Still no information about UPS_Invoice.exe

However, there was still no mention of the email subject or payload name. Web searches still found only the TU Berlin article – was this just because the search providers have an inevitable timelag, or something else? I had a read of the Sophos advisory about this and found that they simply don’t mention UPS at all. Nothing. I know back when I wrote my review of Sophos Small Business Edition they used to be pretty good at describing the symptoms of a malware variant so you had some chance of identifying threats. Now the description says only that this trojan affects Windows, and that protection has been available for Sophos customers since 13 July 2008 19:44:42 (GMT). Pretty useless, so I thought I would check if anyone else had any more helpful information by searching for the name “Troj/Agent-HFU” and “Trojan Agent HFU”. The only results were sites which either syndicated Sophos information directly or wrote about new releases and quoted the source. So the blogosphere echoed with the same information I could get from Sophos but nothing else.

What’s in a name?

So, does this mean that Sophos are the only vendor out there offering to spot this new threat with an updated signature? I very much doubt it, I suspect this is just a manifestation of the usual problem of confusion over virus names. When a biologist finds a new species of beetle (or indeed a real-life virus) they get to name it anything they like. They can stick to a conventional Linnaean classification, or name it after their maternal grandmother, a character from Star Trek, or simply a new rude-sounding word. But once they have decided upon a name, everyone else has to use the same one. OK, there are cases where a second person does not realise that their find is not actually new, and they use their own chosen name for a while, but once it is determined that two creatures are in fact just individuals from the same species, the earlier name is used.

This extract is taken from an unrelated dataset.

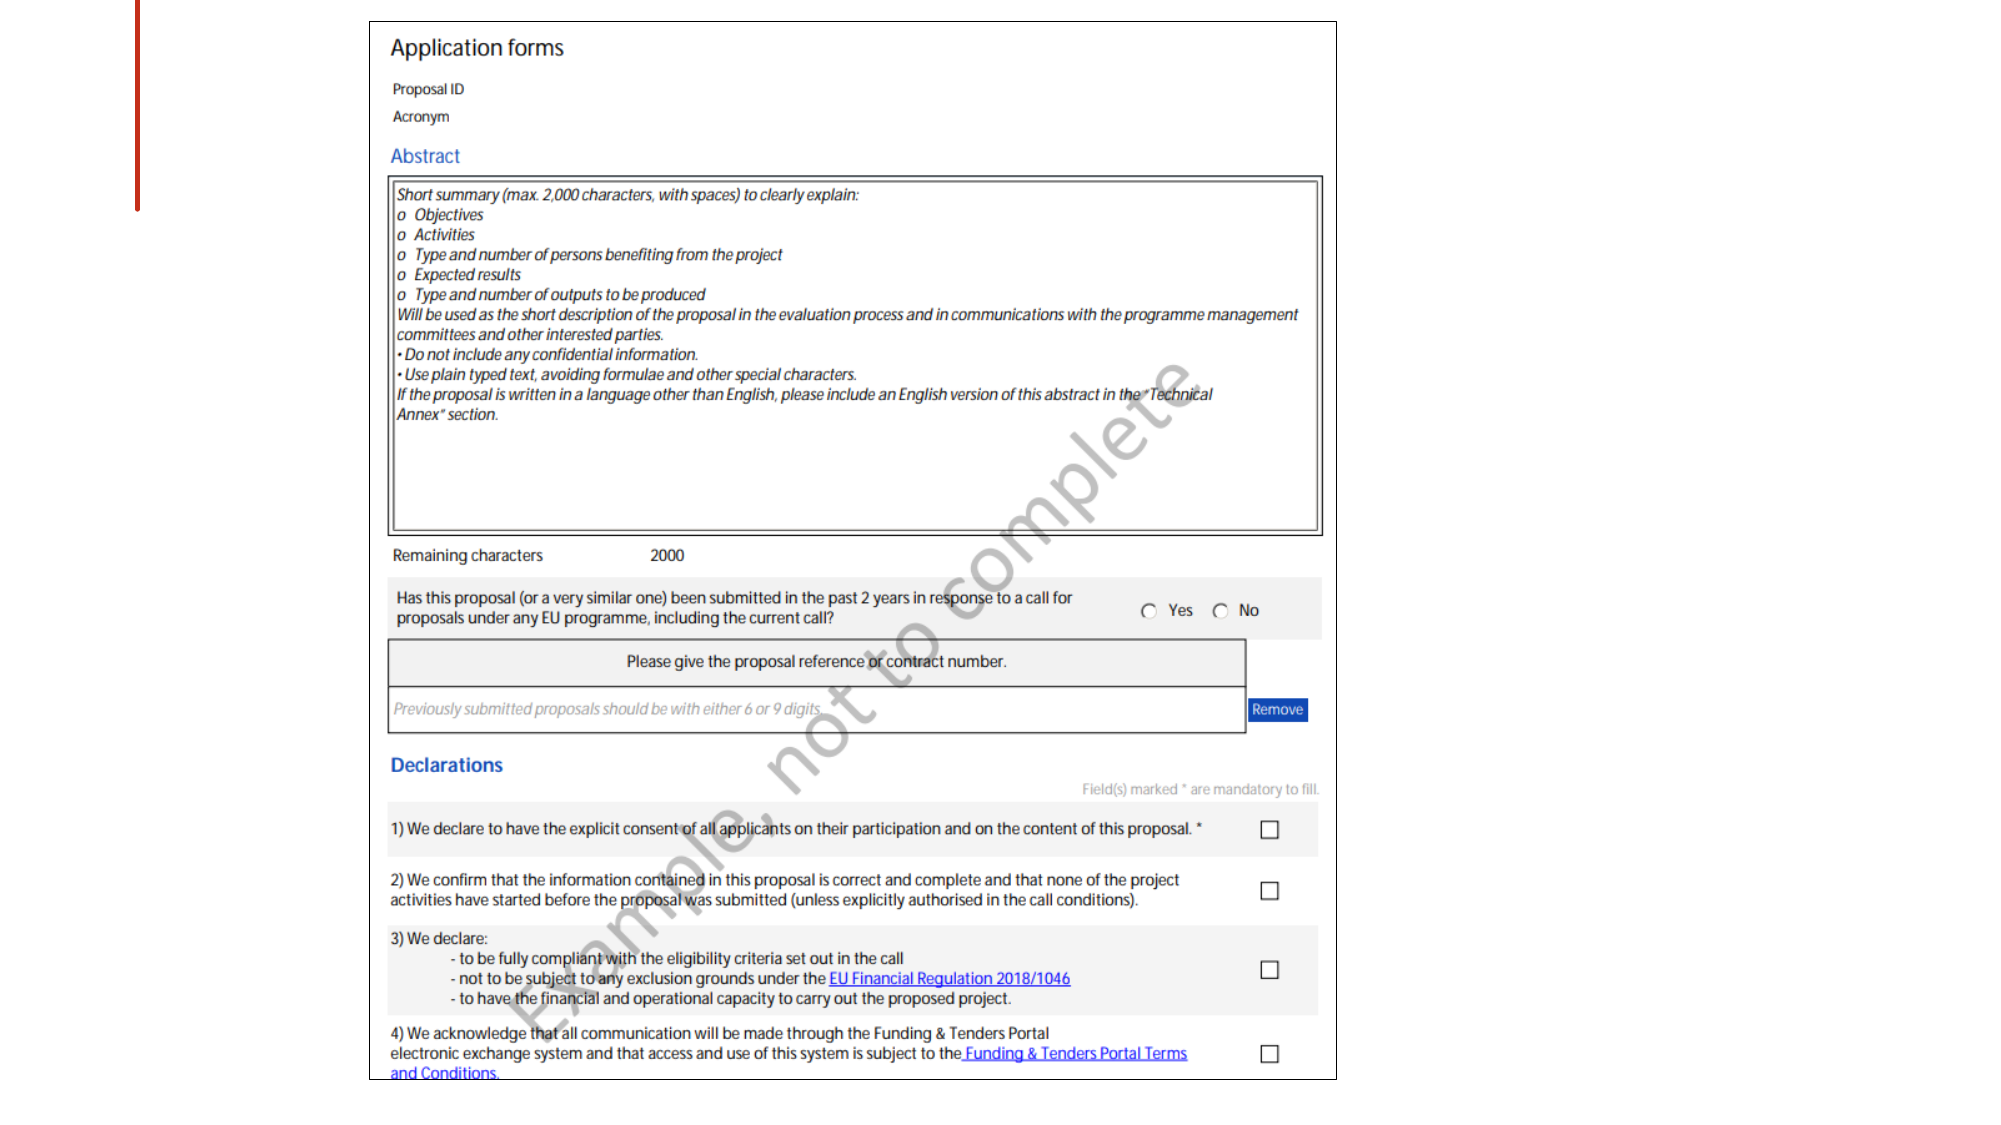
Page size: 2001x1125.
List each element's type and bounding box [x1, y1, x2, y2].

picture [369, 21, 1337, 1080]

Not so for computer viruses. For years I have found it annoying and frustrating that the antivirus vendors seem to enjoy choosing different names for the same malware and then sticking doggedly to them. At least they used to cross-reference each other’s versions to some extent, but now it seems they are deliberately keeping to their own petty conventions. Why not adopt a universal scheme of letters and numbers within which any vendor can take the next one off the list and attach it to an identified executable? If astronomers can do this for the billions of stars and other objects found in outer space, why not for something as specific and tangible as a few dozen lines of code? Even the minor variants introduced by viruses when copying themselves in order to defeat the most primitive signature-based scanners are easily stripped away, and the core program and its behaviour can be identified. Maybe I’m being over-simplistic or optimistic about the levels of cooperation possible between large corporations which answer to their shareholders. Any insiders care to share any information about the practicality or otherwise of such a name-sharing scheme?

PS: A third email with subject “UPS Tracking Number 6360851232″ and an attachment name correctly spelled as UPS_Invoice_107.zip arrived while I was writing this.

It just seems odd how no-one seems to be talking about these with reference to the subject or attachment names. Since it is totally obvious they are not really from UPS, what’s the issue? Has anyone else been receiving many of these?